At this point defendant had been, since the Frenier slaying, a prime suspect in that crime and now in the South Attleboro crime. In other words, he was involved in a sequence of criminal acts or a pattern of criminal conduct and, of course, should have been given the Escobedo warning when that interrogation started. This is not a situation where the defendant, on being taken into custody, blurted out an incriminating statement, or, after having been released from interrogation, went back and voluntarily started to inform the police of his participation in the crime.
In short, it is our opinion that realism demands that we recognize that in no manner or form did this defendant himself of his own volition, uninfluenced by the circumstances in which he found himself at that time, undertake to admit his participation in the death of the Frenier girl to Sergeant Barry. We hold that in the circumstances here the state's contention that the investigation was as to an unrelated matter is untenable and that the constitutional right of the defendant to remain silent pursuant to the fifth amendment is violated and that the statements made to Sergeant Barry and Lieutenant Roy were improperly admitted into evidence. Because we are of the opinion that a new trial must be had in this case, we refrain from passing upon the question of whether the disclosures made by defendant to Captain Hilton of the East Providence police were spontaneous declarations and, therefore, outside of the scope of Escobedo.

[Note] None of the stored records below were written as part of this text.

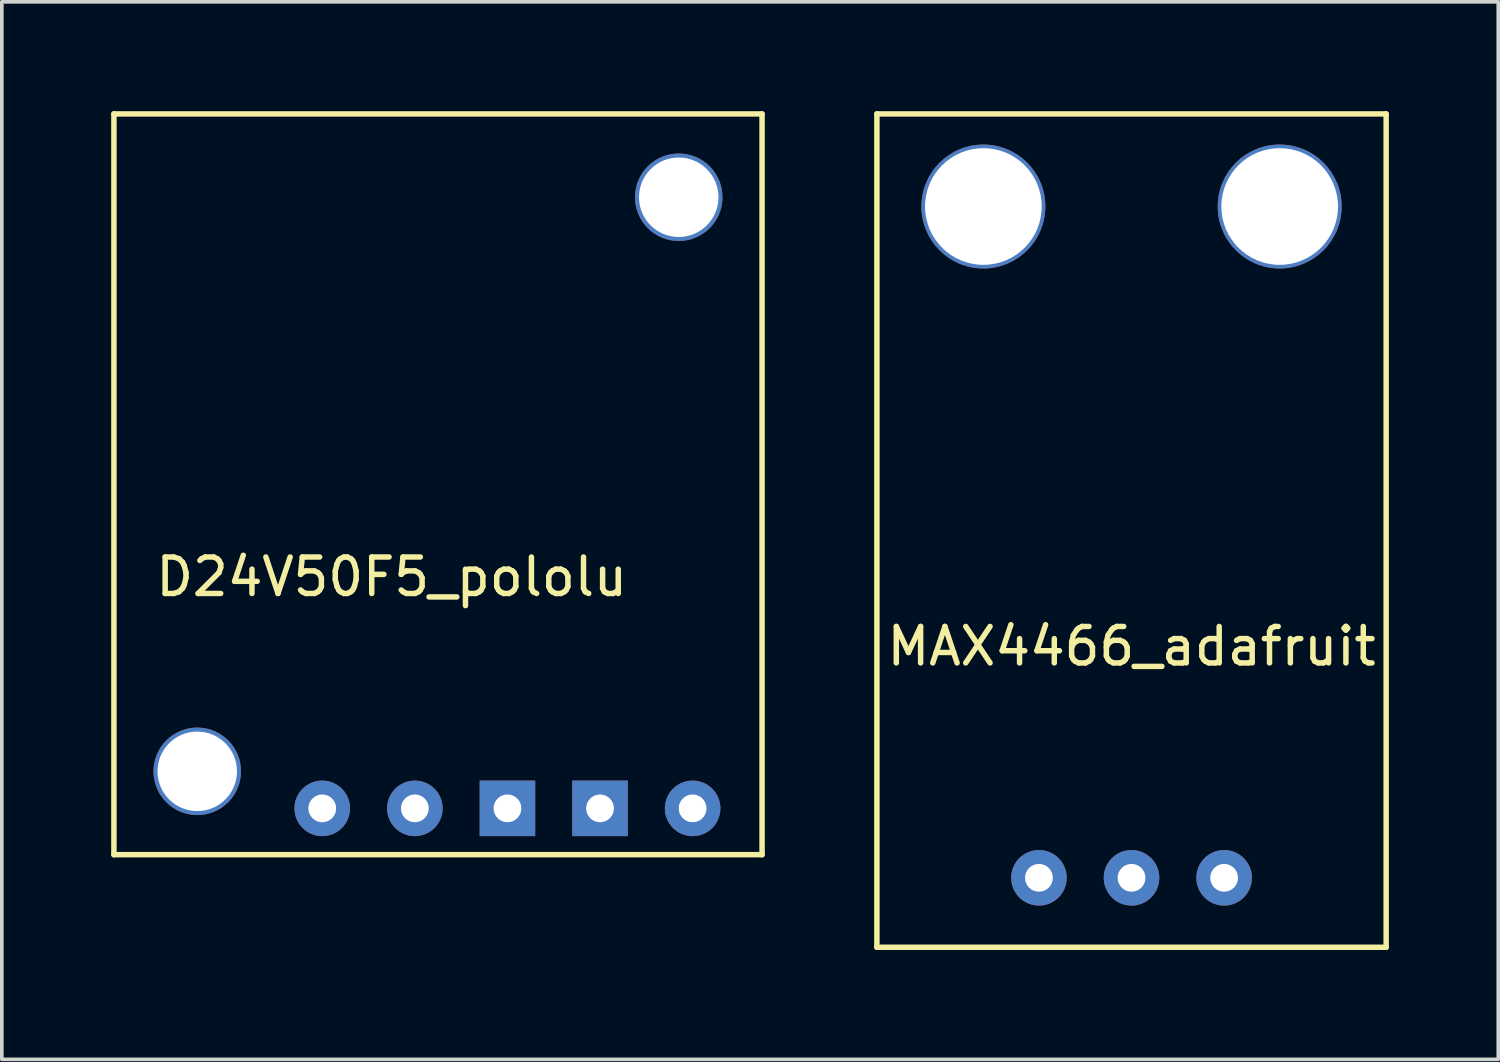
<source format=kicad_pcb>
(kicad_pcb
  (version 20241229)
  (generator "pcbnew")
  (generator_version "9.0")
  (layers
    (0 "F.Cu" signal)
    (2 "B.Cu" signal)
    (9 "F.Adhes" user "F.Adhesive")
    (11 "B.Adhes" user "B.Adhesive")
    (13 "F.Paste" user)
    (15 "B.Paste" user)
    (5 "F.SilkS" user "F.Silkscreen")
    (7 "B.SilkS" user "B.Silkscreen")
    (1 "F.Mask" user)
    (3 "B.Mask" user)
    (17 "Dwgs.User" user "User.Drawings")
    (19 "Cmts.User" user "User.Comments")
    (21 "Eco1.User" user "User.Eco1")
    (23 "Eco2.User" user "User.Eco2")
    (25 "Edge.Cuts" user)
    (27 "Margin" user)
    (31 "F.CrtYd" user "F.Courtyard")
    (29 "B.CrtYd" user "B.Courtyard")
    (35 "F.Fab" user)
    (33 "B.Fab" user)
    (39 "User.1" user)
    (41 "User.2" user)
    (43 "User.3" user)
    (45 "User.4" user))
  (footprint "D24V50F5_pololu"
    (layer "F.Cu")
    (at 7.695 10.235)
    (property "Reference" "D24V50F5_pololu" (at 0 2.54 0) (layer "F.SilkS") (effects (font (size 1 1) (thickness 0.15))))
    (attr through_hole)
    (fp_line (start -7.62 -10.16) (end -7.62 10.16) (stroke (width 0.15) (type solid)) (layer "F.SilkS"))
    (fp_line (start -7.62 10.16) (end 10.16 10.16) (stroke (width 0.15) (type solid)) (layer "F.SilkS"))
    (fp_line (start 10.16 -10.16) (end -7.62 -10.16) (stroke (width 0.15) (type solid)) (layer "F.SilkS"))
    (fp_line (start 10.16 10.16) (end 10.16 -10.16) (stroke (width 0.15) (type solid)) (layer "F.SilkS"))
    (pad "" thru_hole circle (at -5.334 7.874) (size 2.4 2.4) (drill 2.18) (layers "*.Cu" "*.Mask"))
    (pad "" thru_hole circle (at 7.874 -7.874) (size 2.4 2.4) (drill 2.18) (layers "*.Cu" "*.Mask"))
    (pad "1" thru_hole circle (at -1.905 8.89) (size 1.524 1.524) (drill 0.762) (layers "*.Cu" "*.Mask"))
    (pad "2" thru_hole circle (at 0.635 8.89) (size 1.524 1.524) (drill 0.762) (layers "*.Cu" "*.Mask"))
    (pad "3" thru_hole rect (at 3.175 8.89) (size 1.524 1.524) (drill 0.762) (layers "*.Cu" "*.Mask"))
    (pad "4" thru_hole rect (at 5.715 8.89) (size 1.524 1.524) (drill 0.762) (layers "*.Cu" "*.Mask"))
    (pad "5" thru_hole circle (at 8.255 8.89) (size 1.524 1.524) (drill 0.762) (layers "*.Cu" "*.Mask")))
  (footprint "MAX4466_adafruit"
    (layer "F.Cu")
    (at 27.99 17.22)
    (property "Reference" "MAX4466_adafruit" (at 0 -2.54 0) (layer "F.SilkS") (effects (font (size 1 1) (thickness 0.15))))
    (attr through_hole)
    (fp_line (start -6.985 -17.145) (end -6.985 5.715) (stroke (width 0.15) (type solid)) (layer "F.SilkS"))
    (fp_line (start -6.985 5.715) (end 6.985 5.715) (stroke (width 0.15) (type solid)) (layer "F.SilkS"))
    (fp_line (start 6.985 -17.145) (end -6.985 -17.145) (stroke (width 0.15) (type solid)) (layer "F.SilkS"))
    (fp_line (start 6.985 5.715) (end 6.985 -17.145) (stroke (width 0.15) (type solid)) (layer "F.SilkS"))
    (pad "" thru_hole circle (at -4.064 -14.605) (size 3.4 3.4) (drill 3.2) (layers "*.Cu" "*.Mask"))
    (pad "" thru_hole circle (at 4.064 -14.605) (size 3.4 3.4) (drill 3.2) (layers "*.Cu" "*.Mask"))
    (pad "1" thru_hole circle (at 2.54 3.81) (size 1.524 1.524) (drill 0.762) (layers "*.Cu" "*.Mask"))
    (pad "2" thru_hole circle (at 0 3.81) (size 1.524 1.524) (drill 0.762) (layers "*.Cu" "*.Mask"))
    (pad "3" thru_hole circle (at -2.54 3.81) (size 1.524 1.524) (drill 0.762) (layers "*.Cu" "*.Mask")))
  (gr_rect
    (start -3 -3)
    (end 38.05 26.01)
    (stroke (width 0.1) (type default))
    (fill no)
    (layer "Edge.Cuts")))
</source>
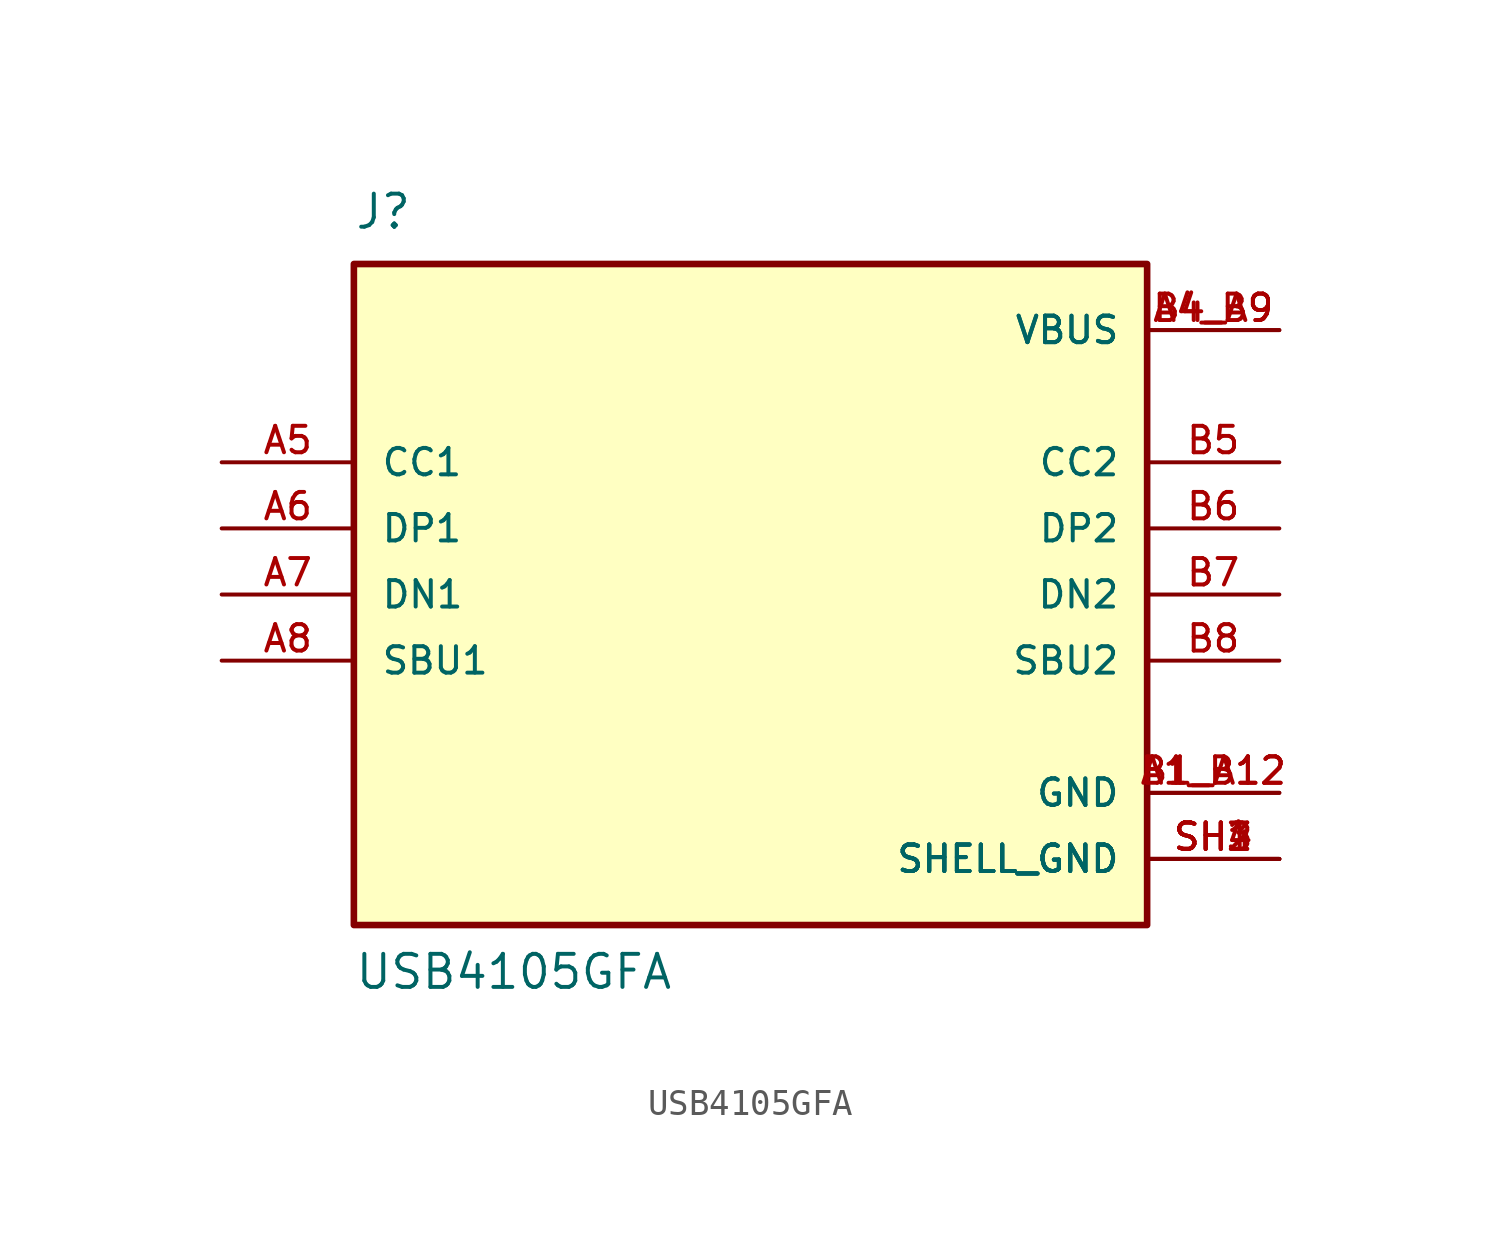
<source format=kicad_sym>
(kicad_symbol_lib
  (version 20211014)
  (generator kicad_symbol_editor)
  (symbol "USB4105GFA"
    (pin_names
      (offset 1.016))
    (property "Reference" "J"
      (at -15.24 13.97 0)
      (effects (font (size 1.27 1.27)) (justify bottom left)))
    (property "Value" "USB4105GFA"
      (at -15.24 -15.24 0)
      (effects (font (size 1.27 1.27)) (justify bottom left)))
    (symbol "USB4105GFA_0_0"
      (rectangle (start -15.24 -12.7) (end 15.24 12.7) (stroke (width 0.254)) (fill (type background)))
      (pin bidirectional line (at -20.32 5.08 0) (length 5.08) (name "CC1" (effects (font (size 1.016 1.016)))) (number "A5" (effects (font (size 1.016 1.016)))))
      (pin bidirectional line (at -20.32 2.54 0) (length 5.08) (name "DP1" (effects (font (size 1.016 1.016)))) (number "A6" (effects (font (size 1.016 1.016)))))
      (pin bidirectional line (at -20.32 0.0 0) (length 5.08) (name "DN1" (effects (font (size 1.016 1.016)))) (number "A7" (effects (font (size 1.016 1.016)))))
      (pin bidirectional line (at -20.32 -2.54 0) (length 5.08) (name "SBU1" (effects (font (size 1.016 1.016)))) (number "A8" (effects (font (size 1.016 1.016)))))
      (pin power_in line (at 20.32 10.16 180.0) (length 5.08) (name "VBUS" (effects (font (size 1.016 1.016)))) (number "A4_B9" (effects (font (size 1.016 1.016)))))
      (pin power_in line (at 20.32 10.16 180.0) (length 5.08) (name "VBUS" (effects (font (size 1.016 1.016)))) (number "B4_A9" (effects (font (size 1.016 1.016)))))
      (pin bidirectional line (at 20.32 5.08 180.0) (length 5.08) (name "CC2" (effects (font (size 1.016 1.016)))) (number "B5" (effects (font (size 1.016 1.016)))))
      (pin bidirectional line (at 20.32 2.54 180.0) (length 5.08) (name "DP2" (effects (font (size 1.016 1.016)))) (number "B6" (effects (font (size 1.016 1.016)))))
      (pin bidirectional line (at 20.32 0.0 180.0) (length 5.08) (name "DN2" (effects (font (size 1.016 1.016)))) (number "B7" (effects (font (size 1.016 1.016)))))
      (pin bidirectional line (at 20.32 -2.54 180.0) (length 5.08) (name "SBU2" (effects (font (size 1.016 1.016)))) (number "B8" (effects (font (size 1.016 1.016)))))
      (pin power_in line (at 20.32 -7.62 180.0) (length 5.08) (name "GND" (effects (font (size 1.016 1.016)))) (number "A1_B12" (effects (font (size 1.016 1.016)))))
      (pin power_in line (at 20.32 -7.62 180.0) (length 5.08) (name "GND" (effects (font (size 1.016 1.016)))) (number "B1_A12" (effects (font (size 1.016 1.016)))))
      (pin power_in line (at 20.32 -10.16 180.0) (length 5.08) (name "SHELL_GND" (effects (font (size 1.016 1.016)))) (number "SH1" (effects (font (size 1.016 1.016)))))
      (pin power_in line (at 20.32 -10.16 180.0) (length 5.08) (name "SHELL_GND" (effects (font (size 1.016 1.016)))) (number "SH2" (effects (font (size 1.016 1.016)))))
      (pin power_in line (at 20.32 -10.16 180.0) (length 5.08) (name "SHELL_GND" (effects (font (size 1.016 1.016)))) (number "SH3" (effects (font (size 1.016 1.016)))))
      (pin power_in line (at 20.32 -10.16 180.0) (length 5.08) (name "SHELL_GND" (effects (font (size 1.016 1.016)))) (number "SH4" (effects (font (size 1.016 1.016))))))))
</source>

We apply the Escobedo rule in this case with no small reluctance. It is clear from the record here that the interrogation during which defendant made the incriminating statements was conducted a year and a half before the annunciation of the rule in Escobedo, namely, June 22, 1964. We are fully aware that the police officers involved in a custodial interrogation conducted in January 1963 cannot fairly be charged with a knowledge of the limits upon their interrogatory authority by a *426 rule, the annunciation of which was still some 17 months in the future. In Johnson v. New Jersey, 384 U.S. 719, 733, 86 S.Ct. 1772, 1781, 16 L.Ed.2d 882, 892, the supreme court held that the rulings in both Escobedo and Miranda were to have a limited retrospective application, saying: "* * * we conclude that Escobedo and Miranda should apply only to cases commenced after those decisions were announced." The decision in Escobedo was announced June 22, 1964.
Johnson clearly establishes the extent to which the rules laid down in Escobedo and Miranda shall have retroactive application. At the same time it establishes the time at which the constitutional right vests in the accused to be advised either by counsel or by the police that he may remain silent under interrogation. The court in Johnson held that the rule in Escobedo would apply where the trial of the defendant commenced after June 22, 1964. Because the competency of the defendant to stand trial was not determined until after that date, it is clear that this trial, commencing in 1966, is one in which we have no alternative but to apply the rule stated in Escobedo and to hold that the information disclosed by the defendant during the interrogations by Sergeant Barry and Lieutenant Roy were inadmissible for failure to comply therewith.
The exceptions of the defendant to the rulings admitting into evidence statements he made to the members of the Pawtucket police department are sustained, the judgment below is reversed, and the case is remitted to the superior court for a new trial in accordance with this opinion.